March 27, 2012 by George Eberstadt
Dell just relaunched their community for IT professionals, rebranding it from AppDeploy to ITNinja, and changing the interaction model from forum to Q&A. This follows the Q&A models used in other IT communities like Spiceworks and StackOverflow. It’s a subtle but important change. A lot of forum discussion takes the form of Q&A anyway, but adding the formal structure of Q&A has advantages.
The core difference is this: a person asking a question is generally seeking answers, while a person making a comment is often seeking an audience. The person seeking an audience tends to have a more “selfish” set of motivations, like establishing a reputation or promoting an agenda. Those goals are often better served through vehicles like blogs where the commenter has more control over how their contributions are presented, and where their posts can be easily seen in aggregate. Hybrid community/blogs where a newsfeed spans across posters but individuals’ profiles are still prominent (like Facebook, Twitter, and Tumblr) satisfy the goals of commenters particularly well (thus the success of these platforms – there are a lot of commenters out there!). On the other hand, commenters who participate in forums tend to be motivated more by the desire to be helpful than by the goal of self promotion, and if your goal is to be helpful, answering questions is a great way to do it! So, community forums tend to attract answer-seekers and answer-providers, making Q&A the natural framework.
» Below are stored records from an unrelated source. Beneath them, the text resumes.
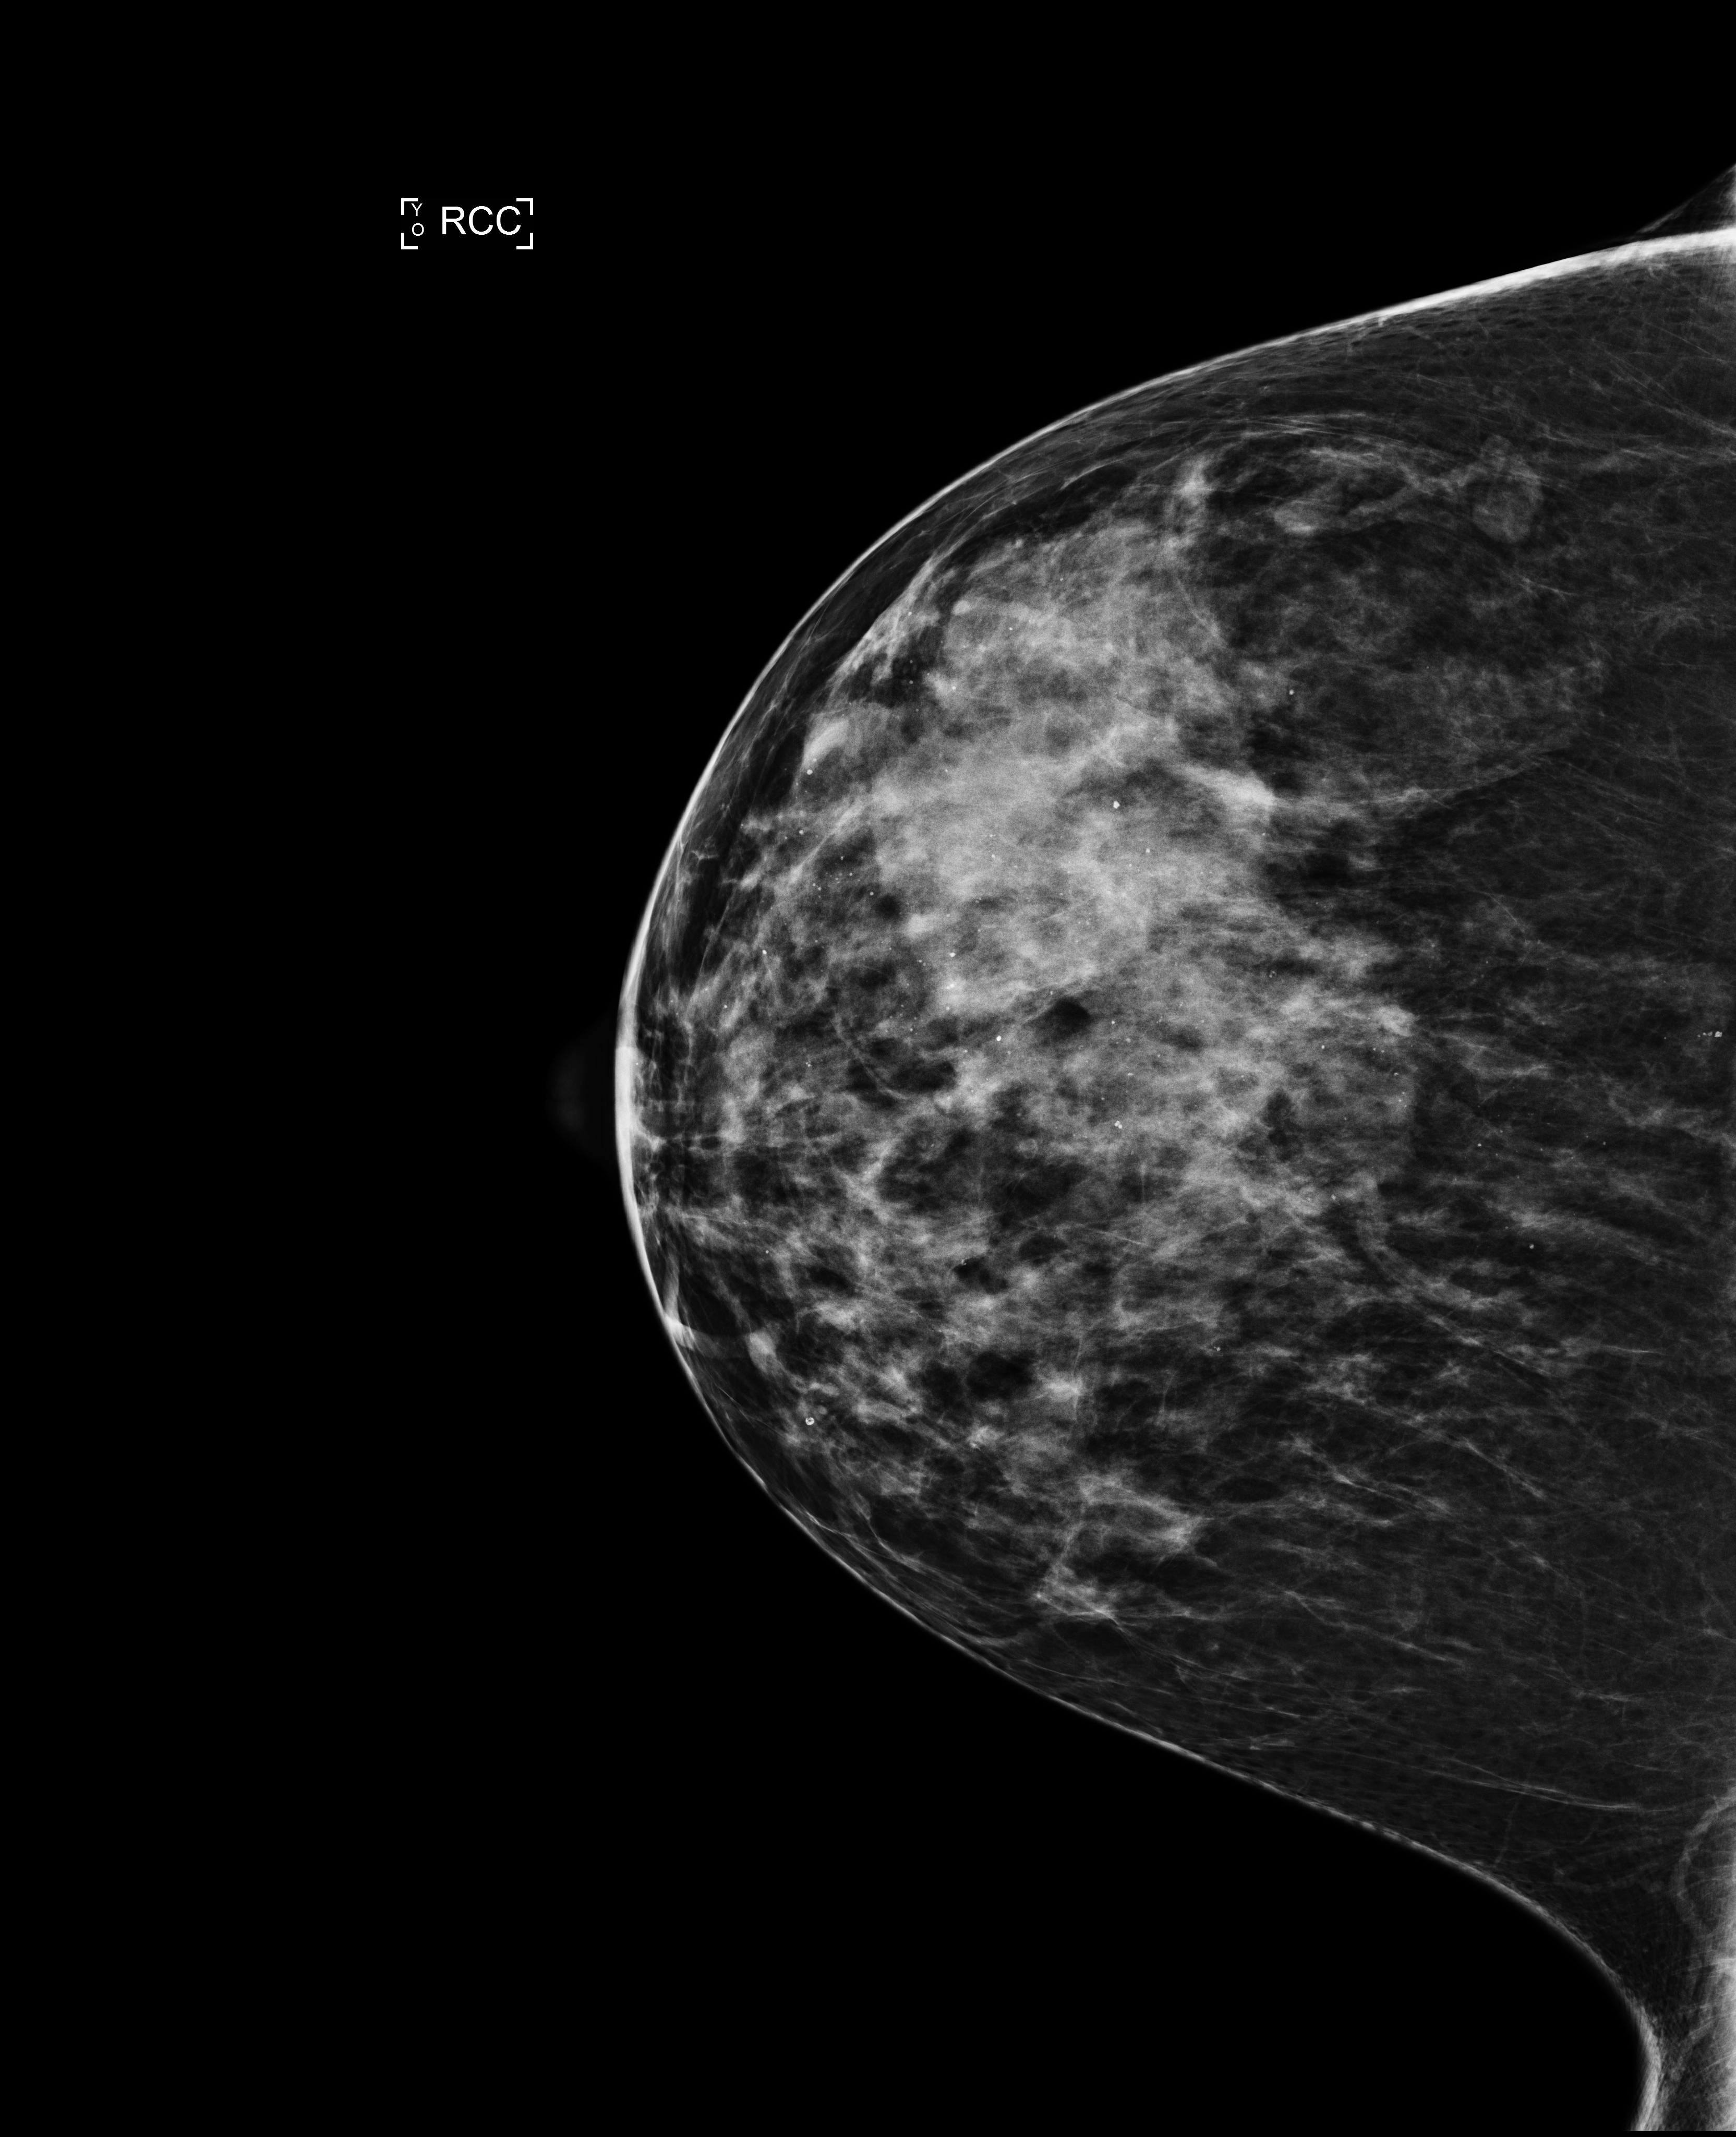
Digital mammogram (FFDM), right breast, craniocaudal (CC) view, annual screening mammography examination, system: Selenia Dimensions. Female patient, age 45 years.
Breast density at the screening exam (both breasts): heterogeneously dense (BI-RADS density category c). Final BI-RADS assessment for this screening round (tomosynthesis exam, both breasts): category 2. Recall: no recall after this screen.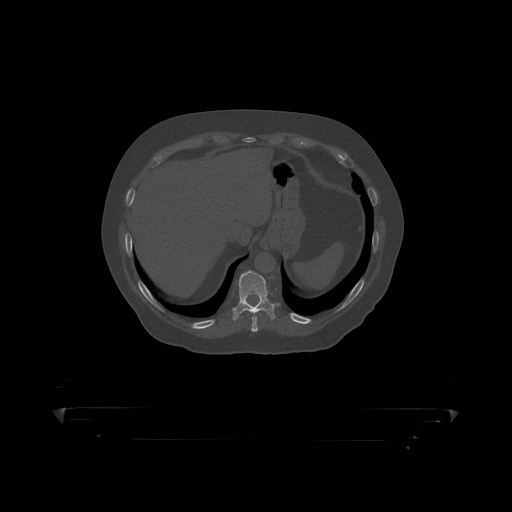
CT including the spine, one axial slice. Slice 219 of 390 in the series (ordered by position). 120 kVp. Bone window (W 1800 / L 400 HU). 1.25 mm slice thickness. 512 × 512 image matrix. Patient: male, 60 years. Case-level facts recorded for this patient, not image findings: primary cancer: prostate.
Outlined on this slice (semi-automatically segmented with operator editing):
- T10 vertebra: box from (x=233, y=271) to (x=275, y=317) px
- T9 vertebra: (x=252, y=316)–(x=258, y=319)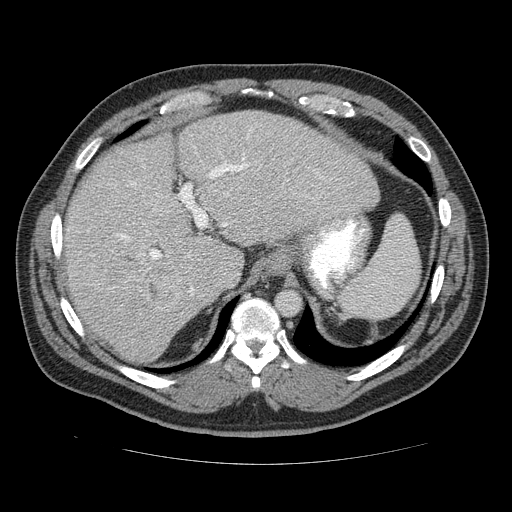
Contrast-enhanced abdominal CT (liver protocol), one axial slice. Reconstruction kernel STANDARD. 120 kVp. Soft-tissue window (W 400 / L 40 HU). 2.5 mm slice thickness. 512 × 512 image matrix, field of view 400 × 400 mm. Case-level facts recorded for this patient, not image findings: diagnosis: hepatocellular carcinoma (patient treated with transarterial chemoembolisation; whether this scan precedes or follows treatment is not stated here); TNM stage (as recorded): Stage-II; Child-Pugh class: B; tumour differentiation: moderately differentiated; tumour nodularity: multinodular.
Structures marked on this image (semi-automatically segmented with operator editing):
- liver parenchyma outside the tumour (the mass and vessels are separate outlines, so this box may not span the whole liver): bounding box [x1, y1, x2, y2] px = [56, 110, 380, 360]
- mass: [90, 243, 179, 309]
- portal vein: [56, 154, 263, 295]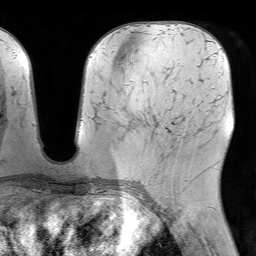
Breast MRI (dynamic contrast-enhanced), one axial slice. Slice 32 of 64 in the series (ordered by position). Cropped to one breast. Dynamic contrast-enhanced series, time point 2 of 7 at this slice position (early post-contrast). 1.5 T. TE 4.6 ms, TR 7.2 ms. 256 × 256 image matrix. Female patient.
Outlined on this slice (semi-automatically segmented with operator editing):
- enhancing-tissue mask used for the functional tumour volume (all voxels passing the contrast-enhancement thresholds inside the analysis volume; usually the tumour): box from (x=128, y=128) to (x=130, y=130) px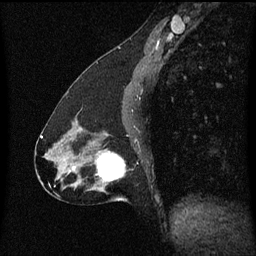
Breast MRI (dynamic contrast-enhanced), one sagittal slice. Position 28 of 60 along the scan axis. Dynamic contrast-enhanced series, image 2 of 3 at this slice position (ordered by acquisition). 1.5 T. TE 4.2 ms, TR 8.4 ms. 2 mm slice thickness. 256 × 256 image matrix. Female patient, age 47 years.
Outlined on this slice (semi-automatically segmented with operator editing):
- analysis volume of interest (the breast-tissue region the enhancement analysis was run in; not a lesion): bounding box [x1, y1, x2, y2] px = [81, 144, 125, 193]
- tumour enhancement mask (voxels above the 70 % enhancement threshold inside the analysis volume of interest): [97, 154, 125, 183]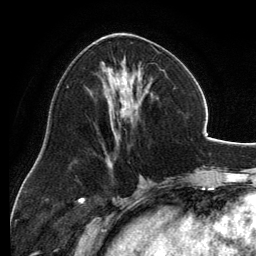
Breast MRI, one axial slice. Slice 62 of 134 in the series (ordered by position). Cropped to one breast. Dynamic contrast-enhanced series, time point 2 of 6 at this slice position (early post-contrast). 3 T. TE 2.8 ms, TR 6.9 ms. 1.2 mm slice thickness. 256 × 256 image matrix, field of view 185 × 185 mm. Female patient.
Structures marked on this image (semi-automatic segmentation, software-assisted and operator-edited):
- enhancing-tissue mask used for the functional tumour volume (all voxels passing the contrast-enhancement thresholds inside the analysis volume; usually the tumour): bounding box [x1, y1, x2, y2] px = [93, 33, 160, 157]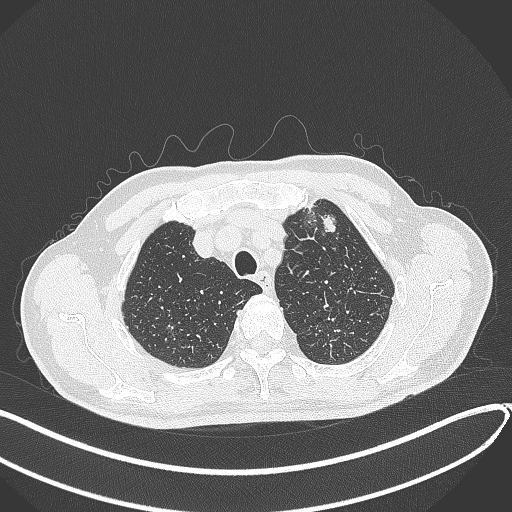
Chest CT, one axial slice; position 355 of 459 along the scan axis; reconstruction kernel B70f; 120 kVp; lung window (W 1500 / L -600 HU); 1 mm slice thickness; 512 × 512 image matrix, field of view 400 × 400 mm. Patient: male, 74 years. From the clinical record (not read from this slice): clinical TNM (as recorded): T2b N0 M1c.
Structures marked on this image (bounding box drawn by a radiologist):
- lung tumour (recorded histology: adenocarcinoma): bounding box [x1, y1, x2, y2] px = [320, 211, 337, 236]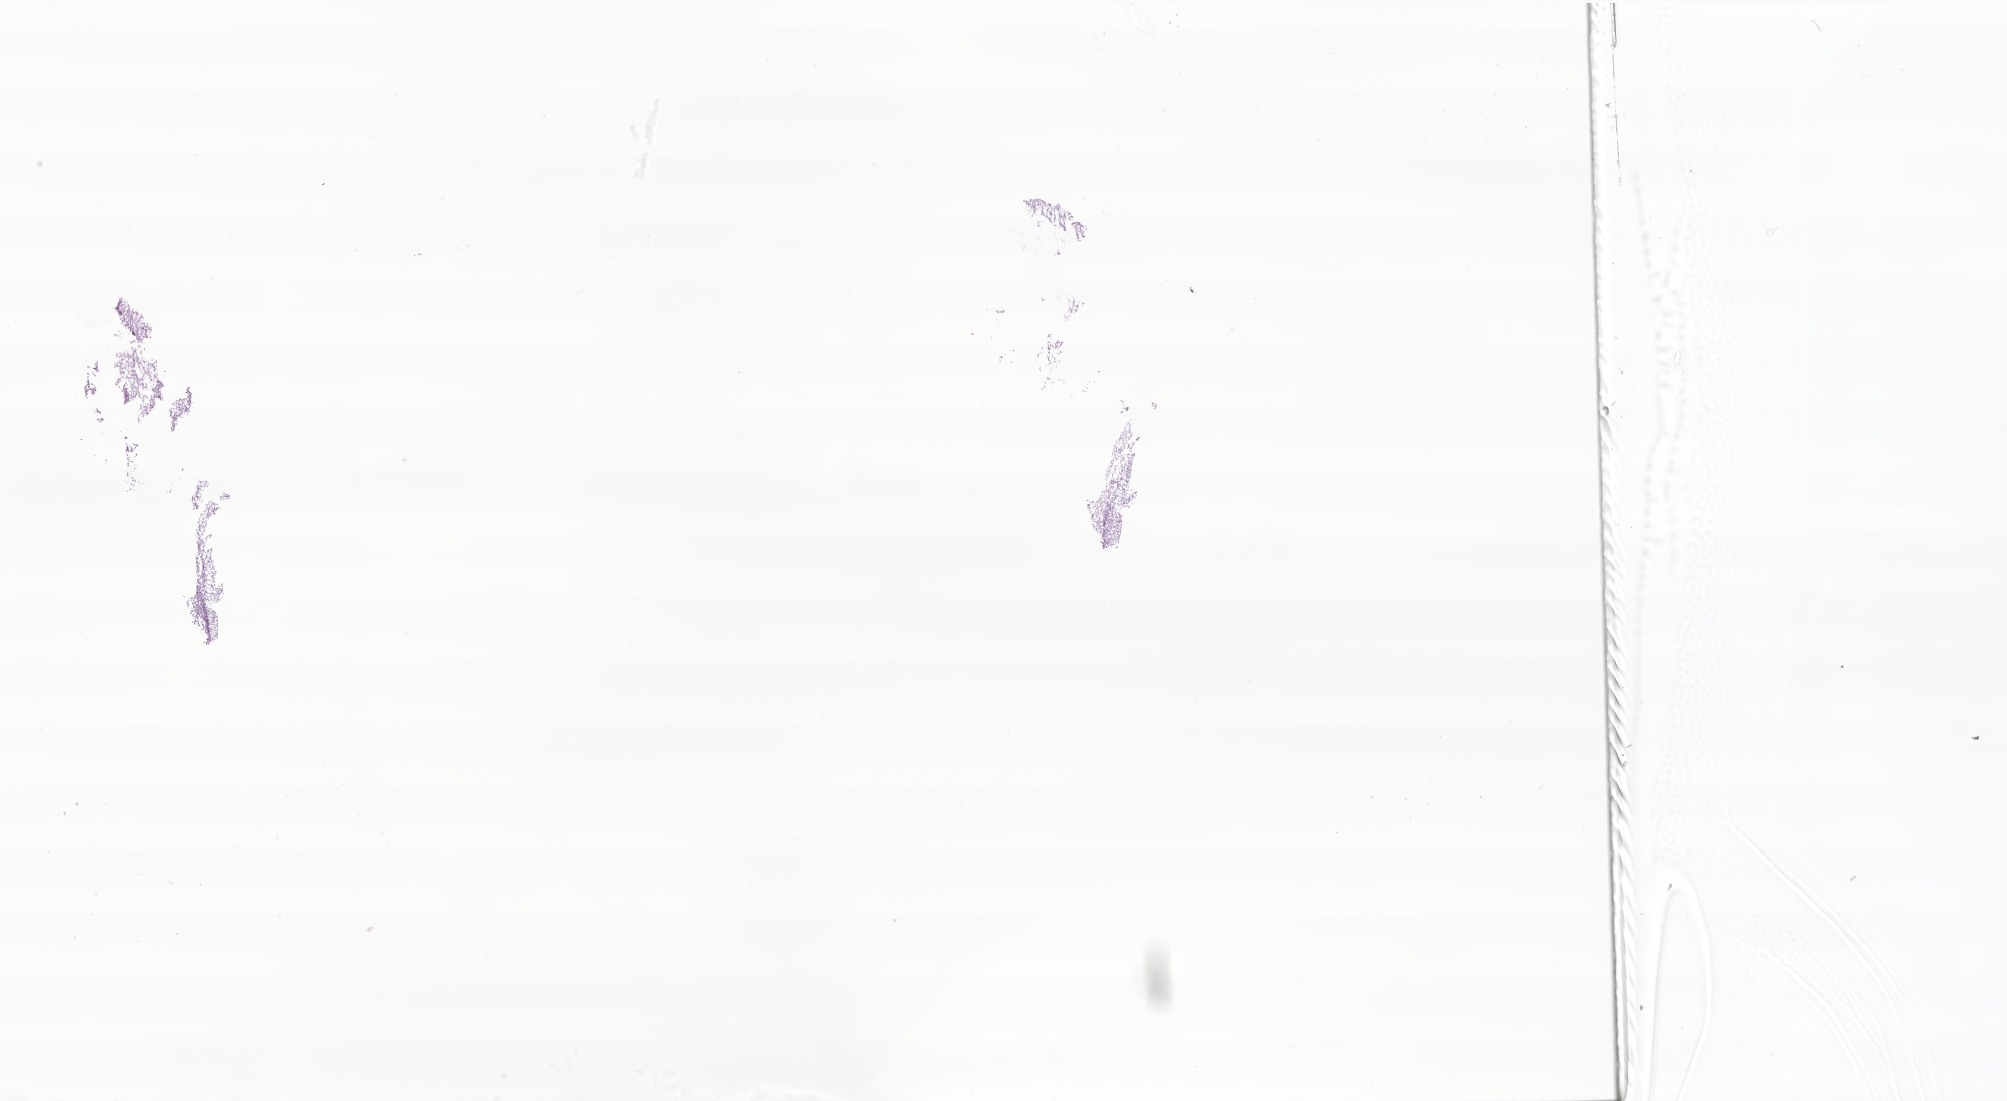
Haematoxylin and eosin whole-slide image of tumor tissue from the frontal lobe — whole scanned area (about 33.8 x 18.6 mm) shown as a low-resolution overview; frozen section. Patient: female, age 224 months (18 years 8 months).
Diagnosis: Astrocytoma, NOS.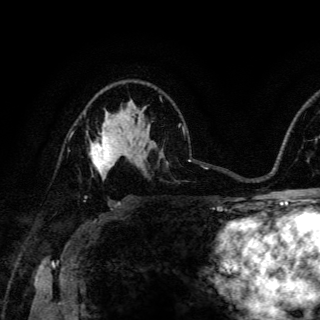
Breast MRI (dynamic contrast-enhanced), one axial slice. Slice 89 of 150 in the series (ordered by position). Cropped to one breast. Dynamic contrast-enhanced series, time point 2 of 6 at this slice position (early post-contrast). 3 T. TE 4.2 ms, TR 8.5 ms. 320 × 320 image matrix, field of view 200 × 200 mm. Female patient.
Outlined on this slice (semi-automatic segmentation, software-assisted and operator-edited):
- enhancing-tissue mask used for the functional tumour volume (all voxels passing the contrast-enhancement thresholds inside the analysis volume; usually the tumour): bounding box <91,126,117,178> (left, top, right, bottom; pixels)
Of course, the distinction isn’t black-and-white, but Dell’s decision to switch from a forum model to a Q&A model is further evidence that Q&A is gradually taking over from forums as the interaction model for communities.
September 26, 2011 by George Eberstadt
It used to be simpler. Advertising was the main bridge between content and commerce. If you had the sort of business that generated an audience (a content business), you’d monetize that by selling ad space to the sort of businesses that sold “stuff” (a commerce business).
Then, along came the internet, and the amount that content businesses could get paid per eyeball fell drastically relative to the old print world. The content businesses that worked online were those that either developed a radically lower cost of content creation (esp social) or those that were able to generate vastly more eyeballs. But many content businesses still have the relatively high cost of professional content production and haven’t expanded their readership online enough to compensate for lower ad rates. These businesses, in particular, are (finally) starting to get more creative about alternatives to advertising to monetize their audiences.
Today, the New York Times reports on an interesting example. The title says it pretty clearly: Magazines Begin to Sell the Fashion They Review. This struck us because we’ve been working with another business that has been pursuing that strategy for a few years. FW Media is a print publisher for enthusiasts of writing, painting, collecting, and similar subjects. When they brought their publications online and saw the fall in ad revenue, they tackled the changed environment head on. Instead of selling their audience for pennies per visitor to advertisers, they decided to capture 100% of the commerce value of their visitors by opening their own online stores offering products that the readers of their content properties would want. It’s a great case of taking lemons and making lemonade: the internet diminished their advertising revenue, but at the same time it made it possible for them to skip the advertising step entirely and directly fulfill the commerce demand they were creating. And now, in the NYTimes, we read:
“What magazines have always done is to create desire in consumers,” said Mr. Granger of Esquire. “The next logical step is to fulfill that desire by selling the product. If we don’t do it, somebody else is going to.”
While this strategy of directly joining content and commerce under one roof appears to be working for FW and may also work for Vogue, GQ and Esquire, we think there is a third path to bridge content and commerce that will prove at least as powerful: community. In addition to changing the way content is delivered and stuff is bought, the internet has also made the way people participate in both for more active. Got an opinion about something you just read? Comment on it. Got an opinion about something you just bought? Review it. Got a question about something you are thinking of buying? Ask about it. Bought something? Answer those questions. Community no longer means “the people who read your content” or “the people who buy your stuff”. Now community means “the people who interact with each other around your content and your stuff”.
Today, content site communities and commerce site communities are separate because that’s how the technology works – one community per property. But technology limitations fall when they don’t match the way people really interact. Communities, in the real world, are defined by shared interests, not URLs. So in the future we see, whether the commerce and content businesses are managed separately or share a roof, their communities will be joined. Fashionistas will read Vogue, buy from Saks, and interact with each other seamlessly on both. Watercolorists will learn technique at The Artists Network, shop at NorthLightShop, and interact with each other seamlessly on both. Photographers will read Popular Photography, shop at Adorama, and interact with each other seamlessly on both. And that seamless interaction will provide a new and powerful way for content businesses to monetize.
So if you manage a content business and are trying to find more value in your audience, think about building ecommerce capabilities, and also think about ways to build stronger bridges to your ecommerce partners by leveraging your shared communities.